Fresh, homemade pesto is fantastic. But it has a weakness.
Basil tends to oxidize when heated up or left exposed to air, which means that your lovely, bright-green sauce will often turn brown before you get to serve it – still delicious, but not ideal. So here’s a classic basil sauce that won’t turn brown the minute you toss it with hot pasta! The trick: blanching the basil before making the pesto.
The perfect basil pesto – all of the flavor, none of the funky brown color!
You may think that blanching the basil will take away some of its spunk, but be assured that it doesn’t. Indeed, the technique won’t take an ounce of flavor out of the aromatic leaves.
This extra step only adds a few minutes to the preparation of your pesto, but it’ll give you a bright green sauce that will make all your favorite pesto dishes look as good as they taste.
More pesto recipes
2 teaspoons fine sea salt for blanching
1 large bunch fresh basil (4 oz) (115 g) – large stems removed (3 cups lightly packed leaves)
1/2 teaspoon fine sea salt
1/3 cup freshly grated Reggiano Parmesan
1 large garlic clove – skinned
3 tablespoons pine nuts
1/2 cup extra virgin olive oil
- Fill a large bowl with cold water and several ice cubes. Set aside. Bring a large pot of water to a fast boil. Add the salt and basil leaves and blanch for 15 seconds only. Immediately remove the leaves from the boiling water and place in the ice water bath. Once cooled (this only takes a few seconds), drain. Squeeze the leaves to remove all excess water and lay them on a paper towel.
- Using scissors, cut the basil in 1″ pieces. Place the basil and balance of the ingredients in the bowl of a food processor. Process for about 1 to 2 minutes until it forms a creamy paste, scraping the sides of the bowl once or twice. Transfer to a container. Use right away, refrigerate for up to 3 days or freeze for up to 1 month.

Dataset excerpts:
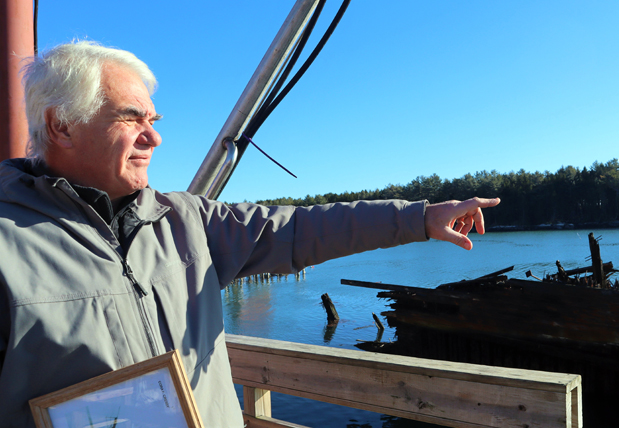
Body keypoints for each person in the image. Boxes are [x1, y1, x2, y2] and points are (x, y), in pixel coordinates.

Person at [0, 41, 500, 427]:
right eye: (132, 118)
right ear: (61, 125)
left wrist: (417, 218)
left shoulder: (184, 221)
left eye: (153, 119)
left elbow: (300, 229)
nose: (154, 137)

==

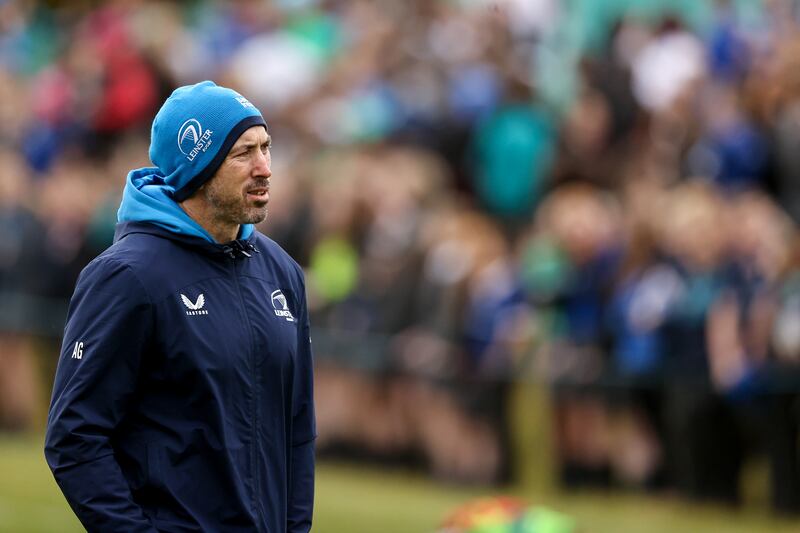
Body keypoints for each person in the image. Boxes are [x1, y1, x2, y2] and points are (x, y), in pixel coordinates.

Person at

Questions on the material:
- A) In the pesto recipe, for how many seconds are the basil leaves blanched?
- B) Reproduce the part of the pesto recipe that opens with the words containing "The perfect basil" and closes with "the aromatic leaves.".
- C) Carry on writing the pesto recipe from the point where it stops.

Answers for this exercise:
- A) 15 seconds

- B)
The perfect basil pesto – all of the flavor, none of the funky brown color!
You may think that blanching the basil will take away some of its spunk, but be assured that it doesn’t. Indeed, the technique won’t take an ounce of flavor out of the aromatic leaves.

- C)
This works! Bright green, beautiful, delicious pesto! Thank you!!! Why isn’t this common knowledge? Was so tired of brown pesto.
You are most welcome, Linette! You will now be able to make bright green pesto, any time. Enjoy!
Do u freeze pesto without the cheese . Adding cheese after defrosted
Hi Cynthia, I freeze my pesto with the cheese in it. I find that it makes no difference to do so without the cheese. Happy pesto making!
I DID IT!! YOUR DIRECTIONS WERE PERFECT AND I CAN’T BELIEVE I DID IT!!! AND, IT IS DELICIOUS!!!
YOUR FAN 4 LIFE!
I made your recipe last summer and so thrilled how vibrant the pesto was.
I have a question. Can I store any left over basil in the fridge for a few days and will it still retain its vibrant colour. Also can I freeze the basil and will it still be so bright and fresh.
Thank you in advance
Hello Diana! I am delighted you enjoy this pesto recipe – ’tis the season! As mentioned in Step 2 of the recipe, you can refrigerate the pesto for up to 3 days or freeze it for up to 1 month. Yes, it will keep its bright color and delicious flavor. Enjoy!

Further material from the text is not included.